• _Exercises to complete_:
A. According to the cable-competition article, how many "service connections" has RCN's voice, video and data bundle attracted?
B. Return the part of the cable-competition article between "Many of the" and "Cablevision Systems Corp.", inclusive, word for word.

• _Extract to read_:
The Federal Communications Commission's effort to compile an annual cable-competition report for Congress has become something of a can't-miss forum for grumbling about cable companies without having to file a formal complaint.
Many of the accusations were not new and some — particularly related to program-access modifications — have been addressed by the FCC, in cable operators' favor.
A prime example was provided by RCN Corp., the overbuilder whose voice, video and data bundle has attracted 1.1 million "service connections" in markets ruled by Comcast Corp., Time Warner Cable, and Cablevision Systems Corp.
In FCC comments filed Sept. 11, RCN said cable incumbents use their market power to erect market barriers. Handing up a multi-count indictment against Comcast, RCN accused the No.1 MSO of engaging in predatory pricing in Philadelphia, withholding New England Cable News in Boston and damaging RCN lines to cause service interruptions to 20 of the overbuilder's customers.

• _Provided material_:
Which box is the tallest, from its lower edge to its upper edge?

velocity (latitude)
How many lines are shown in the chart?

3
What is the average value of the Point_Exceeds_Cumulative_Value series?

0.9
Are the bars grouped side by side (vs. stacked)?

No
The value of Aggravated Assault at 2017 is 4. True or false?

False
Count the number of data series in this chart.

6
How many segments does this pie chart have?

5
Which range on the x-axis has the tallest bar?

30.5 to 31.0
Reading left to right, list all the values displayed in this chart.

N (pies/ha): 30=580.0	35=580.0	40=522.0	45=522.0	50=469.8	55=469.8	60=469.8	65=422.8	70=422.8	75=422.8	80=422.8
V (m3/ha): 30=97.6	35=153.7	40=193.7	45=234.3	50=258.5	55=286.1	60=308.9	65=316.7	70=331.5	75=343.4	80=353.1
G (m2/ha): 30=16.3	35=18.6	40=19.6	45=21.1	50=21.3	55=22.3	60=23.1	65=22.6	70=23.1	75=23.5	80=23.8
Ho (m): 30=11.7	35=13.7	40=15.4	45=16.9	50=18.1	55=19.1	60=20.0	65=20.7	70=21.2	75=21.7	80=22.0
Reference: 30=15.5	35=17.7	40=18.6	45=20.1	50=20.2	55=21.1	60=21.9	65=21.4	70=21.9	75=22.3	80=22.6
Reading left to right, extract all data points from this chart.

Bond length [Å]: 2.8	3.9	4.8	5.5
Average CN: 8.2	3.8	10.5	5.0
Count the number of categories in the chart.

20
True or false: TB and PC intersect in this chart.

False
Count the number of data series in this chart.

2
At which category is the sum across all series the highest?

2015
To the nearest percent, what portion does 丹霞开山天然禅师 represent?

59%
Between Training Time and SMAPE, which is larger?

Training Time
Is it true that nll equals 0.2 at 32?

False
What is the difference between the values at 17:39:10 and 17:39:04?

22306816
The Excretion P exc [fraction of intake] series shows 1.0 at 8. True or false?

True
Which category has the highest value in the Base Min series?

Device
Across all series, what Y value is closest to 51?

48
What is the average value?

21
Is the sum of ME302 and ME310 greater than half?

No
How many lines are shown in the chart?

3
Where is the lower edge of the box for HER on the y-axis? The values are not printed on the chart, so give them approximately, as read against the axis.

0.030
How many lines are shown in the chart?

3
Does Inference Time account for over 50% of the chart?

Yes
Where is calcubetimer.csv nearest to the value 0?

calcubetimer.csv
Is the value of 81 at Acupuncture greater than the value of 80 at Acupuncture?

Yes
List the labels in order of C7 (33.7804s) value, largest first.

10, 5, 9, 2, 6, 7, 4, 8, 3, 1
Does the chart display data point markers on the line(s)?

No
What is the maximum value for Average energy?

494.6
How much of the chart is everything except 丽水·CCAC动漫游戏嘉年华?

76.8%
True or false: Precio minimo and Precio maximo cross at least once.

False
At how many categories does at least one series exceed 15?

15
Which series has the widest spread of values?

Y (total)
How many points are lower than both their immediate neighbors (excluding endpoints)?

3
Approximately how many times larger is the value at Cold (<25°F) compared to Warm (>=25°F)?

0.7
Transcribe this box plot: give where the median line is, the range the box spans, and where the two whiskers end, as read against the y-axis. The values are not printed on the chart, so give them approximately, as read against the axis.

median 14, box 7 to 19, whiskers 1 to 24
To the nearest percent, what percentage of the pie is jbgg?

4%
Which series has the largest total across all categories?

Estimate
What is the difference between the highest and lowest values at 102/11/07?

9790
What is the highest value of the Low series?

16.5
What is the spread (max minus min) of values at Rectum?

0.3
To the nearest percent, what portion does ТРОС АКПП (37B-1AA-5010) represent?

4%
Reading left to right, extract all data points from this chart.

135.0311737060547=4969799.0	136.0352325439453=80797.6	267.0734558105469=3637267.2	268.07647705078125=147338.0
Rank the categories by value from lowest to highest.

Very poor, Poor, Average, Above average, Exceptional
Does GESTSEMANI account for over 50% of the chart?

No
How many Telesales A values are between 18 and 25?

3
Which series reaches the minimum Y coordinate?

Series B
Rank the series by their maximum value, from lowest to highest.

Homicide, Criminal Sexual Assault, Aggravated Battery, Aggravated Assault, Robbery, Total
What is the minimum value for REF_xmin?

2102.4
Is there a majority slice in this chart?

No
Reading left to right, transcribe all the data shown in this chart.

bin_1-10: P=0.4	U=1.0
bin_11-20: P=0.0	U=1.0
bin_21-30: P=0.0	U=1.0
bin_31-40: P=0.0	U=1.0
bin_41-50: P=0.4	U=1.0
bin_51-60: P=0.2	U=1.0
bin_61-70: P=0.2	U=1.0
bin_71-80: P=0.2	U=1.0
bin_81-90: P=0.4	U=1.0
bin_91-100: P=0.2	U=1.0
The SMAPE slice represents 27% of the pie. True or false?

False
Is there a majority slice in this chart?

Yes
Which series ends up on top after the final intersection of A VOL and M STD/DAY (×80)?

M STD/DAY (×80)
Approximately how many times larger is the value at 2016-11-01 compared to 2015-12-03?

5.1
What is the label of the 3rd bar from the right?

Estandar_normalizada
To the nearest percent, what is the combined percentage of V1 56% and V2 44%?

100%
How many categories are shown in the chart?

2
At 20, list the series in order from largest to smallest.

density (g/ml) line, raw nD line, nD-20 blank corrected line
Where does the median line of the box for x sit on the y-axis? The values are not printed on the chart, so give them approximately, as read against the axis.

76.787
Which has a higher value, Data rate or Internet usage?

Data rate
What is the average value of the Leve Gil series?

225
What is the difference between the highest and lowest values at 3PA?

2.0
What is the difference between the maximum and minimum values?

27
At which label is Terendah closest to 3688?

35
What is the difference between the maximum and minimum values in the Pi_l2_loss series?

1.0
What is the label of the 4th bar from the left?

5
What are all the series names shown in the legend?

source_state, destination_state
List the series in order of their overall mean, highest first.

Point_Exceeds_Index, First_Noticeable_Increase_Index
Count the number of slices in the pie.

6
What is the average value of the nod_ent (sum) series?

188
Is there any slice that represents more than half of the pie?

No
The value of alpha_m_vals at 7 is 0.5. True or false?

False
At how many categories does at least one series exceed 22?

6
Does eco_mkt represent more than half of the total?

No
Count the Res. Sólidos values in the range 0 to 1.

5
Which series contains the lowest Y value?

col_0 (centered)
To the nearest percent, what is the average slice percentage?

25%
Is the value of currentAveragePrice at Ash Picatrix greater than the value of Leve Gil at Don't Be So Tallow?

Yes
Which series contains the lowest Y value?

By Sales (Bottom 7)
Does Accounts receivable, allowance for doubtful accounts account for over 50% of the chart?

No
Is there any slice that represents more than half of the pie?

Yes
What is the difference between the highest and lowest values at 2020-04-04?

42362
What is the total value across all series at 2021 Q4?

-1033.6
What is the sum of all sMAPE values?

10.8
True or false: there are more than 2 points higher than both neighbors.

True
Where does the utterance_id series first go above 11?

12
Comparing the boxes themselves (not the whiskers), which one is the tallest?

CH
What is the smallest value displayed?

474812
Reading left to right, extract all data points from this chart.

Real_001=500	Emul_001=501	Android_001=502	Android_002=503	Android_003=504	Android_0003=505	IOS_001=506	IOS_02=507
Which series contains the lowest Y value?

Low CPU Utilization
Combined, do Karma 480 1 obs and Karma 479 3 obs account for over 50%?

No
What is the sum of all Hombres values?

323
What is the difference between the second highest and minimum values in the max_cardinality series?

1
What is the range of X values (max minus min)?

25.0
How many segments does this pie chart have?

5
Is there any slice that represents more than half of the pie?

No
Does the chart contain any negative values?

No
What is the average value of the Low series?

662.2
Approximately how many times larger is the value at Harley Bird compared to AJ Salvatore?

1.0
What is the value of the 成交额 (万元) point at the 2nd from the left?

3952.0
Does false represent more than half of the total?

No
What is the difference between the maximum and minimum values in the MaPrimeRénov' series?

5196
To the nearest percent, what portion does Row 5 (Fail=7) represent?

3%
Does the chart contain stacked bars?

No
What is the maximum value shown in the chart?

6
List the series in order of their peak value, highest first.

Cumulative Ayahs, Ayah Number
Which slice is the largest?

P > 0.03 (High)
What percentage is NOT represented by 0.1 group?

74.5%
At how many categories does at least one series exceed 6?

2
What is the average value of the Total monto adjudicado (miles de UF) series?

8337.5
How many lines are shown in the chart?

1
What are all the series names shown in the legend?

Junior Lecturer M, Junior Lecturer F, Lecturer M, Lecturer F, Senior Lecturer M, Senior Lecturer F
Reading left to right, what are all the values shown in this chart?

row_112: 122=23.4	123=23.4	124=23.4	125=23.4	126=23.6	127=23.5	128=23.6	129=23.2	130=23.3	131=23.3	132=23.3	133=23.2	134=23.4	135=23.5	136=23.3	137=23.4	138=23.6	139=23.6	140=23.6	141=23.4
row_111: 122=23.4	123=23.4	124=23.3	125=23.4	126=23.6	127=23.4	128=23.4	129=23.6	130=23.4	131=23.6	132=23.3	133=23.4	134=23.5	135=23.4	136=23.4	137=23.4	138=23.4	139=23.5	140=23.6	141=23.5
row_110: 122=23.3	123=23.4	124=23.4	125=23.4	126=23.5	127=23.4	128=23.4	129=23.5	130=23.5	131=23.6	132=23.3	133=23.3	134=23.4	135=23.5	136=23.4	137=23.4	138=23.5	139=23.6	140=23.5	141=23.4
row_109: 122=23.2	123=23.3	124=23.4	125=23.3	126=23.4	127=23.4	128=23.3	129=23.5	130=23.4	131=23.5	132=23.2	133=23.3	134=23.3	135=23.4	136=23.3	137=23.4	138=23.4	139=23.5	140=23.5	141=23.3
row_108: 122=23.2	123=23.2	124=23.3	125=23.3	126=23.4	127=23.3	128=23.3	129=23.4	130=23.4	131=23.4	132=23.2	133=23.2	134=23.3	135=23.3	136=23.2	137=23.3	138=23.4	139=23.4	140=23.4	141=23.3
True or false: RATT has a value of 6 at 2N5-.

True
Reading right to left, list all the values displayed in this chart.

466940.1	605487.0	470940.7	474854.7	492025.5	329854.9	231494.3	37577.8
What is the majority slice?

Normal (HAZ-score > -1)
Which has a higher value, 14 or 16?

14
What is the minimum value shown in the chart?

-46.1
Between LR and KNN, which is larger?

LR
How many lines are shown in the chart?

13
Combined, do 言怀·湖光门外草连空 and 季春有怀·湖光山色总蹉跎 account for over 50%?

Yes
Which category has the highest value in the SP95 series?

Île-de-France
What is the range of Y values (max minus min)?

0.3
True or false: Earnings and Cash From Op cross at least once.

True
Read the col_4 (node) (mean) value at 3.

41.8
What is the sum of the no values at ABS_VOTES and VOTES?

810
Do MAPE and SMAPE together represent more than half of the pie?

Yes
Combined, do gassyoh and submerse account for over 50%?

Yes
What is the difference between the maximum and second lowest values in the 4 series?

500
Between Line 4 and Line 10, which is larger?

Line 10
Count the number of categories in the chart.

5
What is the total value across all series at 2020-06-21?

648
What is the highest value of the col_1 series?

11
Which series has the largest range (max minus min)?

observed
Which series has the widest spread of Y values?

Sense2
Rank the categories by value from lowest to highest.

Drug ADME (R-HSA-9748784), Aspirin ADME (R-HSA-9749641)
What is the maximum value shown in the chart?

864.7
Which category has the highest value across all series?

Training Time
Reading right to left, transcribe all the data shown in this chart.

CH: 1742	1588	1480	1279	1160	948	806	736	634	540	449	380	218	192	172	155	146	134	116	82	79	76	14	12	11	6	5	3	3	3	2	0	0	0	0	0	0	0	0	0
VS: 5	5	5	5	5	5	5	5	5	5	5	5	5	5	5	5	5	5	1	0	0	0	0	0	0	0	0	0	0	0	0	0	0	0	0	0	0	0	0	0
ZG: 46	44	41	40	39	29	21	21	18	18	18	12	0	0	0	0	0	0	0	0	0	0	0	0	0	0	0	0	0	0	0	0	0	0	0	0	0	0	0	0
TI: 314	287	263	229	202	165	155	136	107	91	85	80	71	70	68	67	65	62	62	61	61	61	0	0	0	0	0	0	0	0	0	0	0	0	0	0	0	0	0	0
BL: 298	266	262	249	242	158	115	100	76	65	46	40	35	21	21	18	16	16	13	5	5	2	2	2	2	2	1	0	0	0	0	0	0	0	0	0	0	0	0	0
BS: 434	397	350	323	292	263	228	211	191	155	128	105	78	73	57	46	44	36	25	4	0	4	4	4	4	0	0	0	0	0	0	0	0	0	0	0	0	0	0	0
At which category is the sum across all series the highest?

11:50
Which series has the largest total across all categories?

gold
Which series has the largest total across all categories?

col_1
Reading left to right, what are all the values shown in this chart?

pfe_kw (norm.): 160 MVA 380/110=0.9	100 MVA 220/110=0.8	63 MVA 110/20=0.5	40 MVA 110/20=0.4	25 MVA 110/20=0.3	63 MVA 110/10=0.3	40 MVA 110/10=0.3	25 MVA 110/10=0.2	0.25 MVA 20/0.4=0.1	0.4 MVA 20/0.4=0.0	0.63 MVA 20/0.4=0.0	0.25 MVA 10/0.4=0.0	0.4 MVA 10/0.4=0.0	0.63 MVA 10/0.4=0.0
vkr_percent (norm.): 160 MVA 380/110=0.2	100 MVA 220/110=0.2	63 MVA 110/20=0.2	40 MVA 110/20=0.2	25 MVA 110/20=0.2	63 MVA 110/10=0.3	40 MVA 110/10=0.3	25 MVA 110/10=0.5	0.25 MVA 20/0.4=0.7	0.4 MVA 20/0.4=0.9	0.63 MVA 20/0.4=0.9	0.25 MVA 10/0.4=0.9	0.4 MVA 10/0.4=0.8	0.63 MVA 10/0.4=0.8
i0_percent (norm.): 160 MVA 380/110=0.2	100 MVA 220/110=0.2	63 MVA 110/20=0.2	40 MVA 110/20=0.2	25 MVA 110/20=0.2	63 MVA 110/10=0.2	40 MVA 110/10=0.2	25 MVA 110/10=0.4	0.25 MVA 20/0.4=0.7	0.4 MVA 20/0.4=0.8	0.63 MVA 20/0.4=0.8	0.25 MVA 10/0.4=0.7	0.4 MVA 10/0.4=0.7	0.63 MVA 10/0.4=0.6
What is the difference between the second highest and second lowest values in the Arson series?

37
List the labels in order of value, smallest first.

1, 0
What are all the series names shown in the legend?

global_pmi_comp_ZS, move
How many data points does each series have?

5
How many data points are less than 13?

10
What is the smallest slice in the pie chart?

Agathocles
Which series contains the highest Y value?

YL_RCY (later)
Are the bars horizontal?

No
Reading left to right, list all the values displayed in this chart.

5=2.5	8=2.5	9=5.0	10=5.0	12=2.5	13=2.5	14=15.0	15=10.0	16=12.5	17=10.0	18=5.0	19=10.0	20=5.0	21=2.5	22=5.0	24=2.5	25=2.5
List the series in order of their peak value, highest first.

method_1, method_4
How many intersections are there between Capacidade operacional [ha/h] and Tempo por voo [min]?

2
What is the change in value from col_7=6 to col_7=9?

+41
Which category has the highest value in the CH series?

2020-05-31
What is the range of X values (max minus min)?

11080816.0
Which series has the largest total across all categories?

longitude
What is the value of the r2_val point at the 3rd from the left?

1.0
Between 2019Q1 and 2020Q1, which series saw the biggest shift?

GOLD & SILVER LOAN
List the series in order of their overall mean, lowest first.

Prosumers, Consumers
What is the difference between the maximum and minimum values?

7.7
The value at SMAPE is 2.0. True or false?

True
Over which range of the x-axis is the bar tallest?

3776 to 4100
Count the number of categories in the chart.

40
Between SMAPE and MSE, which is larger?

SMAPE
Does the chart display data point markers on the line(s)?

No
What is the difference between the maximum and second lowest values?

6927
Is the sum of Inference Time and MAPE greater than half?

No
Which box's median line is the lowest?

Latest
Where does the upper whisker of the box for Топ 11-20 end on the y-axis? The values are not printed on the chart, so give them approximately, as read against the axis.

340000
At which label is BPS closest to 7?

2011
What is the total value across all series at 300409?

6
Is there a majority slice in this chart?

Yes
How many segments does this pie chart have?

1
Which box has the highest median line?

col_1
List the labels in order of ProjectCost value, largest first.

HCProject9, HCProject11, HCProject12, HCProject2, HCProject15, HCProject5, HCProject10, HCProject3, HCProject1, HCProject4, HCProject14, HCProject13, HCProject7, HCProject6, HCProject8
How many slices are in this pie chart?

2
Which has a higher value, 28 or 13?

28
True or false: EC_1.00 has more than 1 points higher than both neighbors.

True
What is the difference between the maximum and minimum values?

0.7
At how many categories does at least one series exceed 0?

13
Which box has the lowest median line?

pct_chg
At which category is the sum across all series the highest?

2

• _Expected outputs_:
A. 1.1 million

B.
Many of the accusations were not new and some — particularly related to program-access modifications — have been addressed by the FCC, in cable operators' favor.
A prime example was provided by RCN Corp., the overbuilder whose voice, video and data bundle has attracted 1.1 million "service connections" in markets ruled by Comcast Corp., Time Warner Cable, and Cablevision Systems Corp.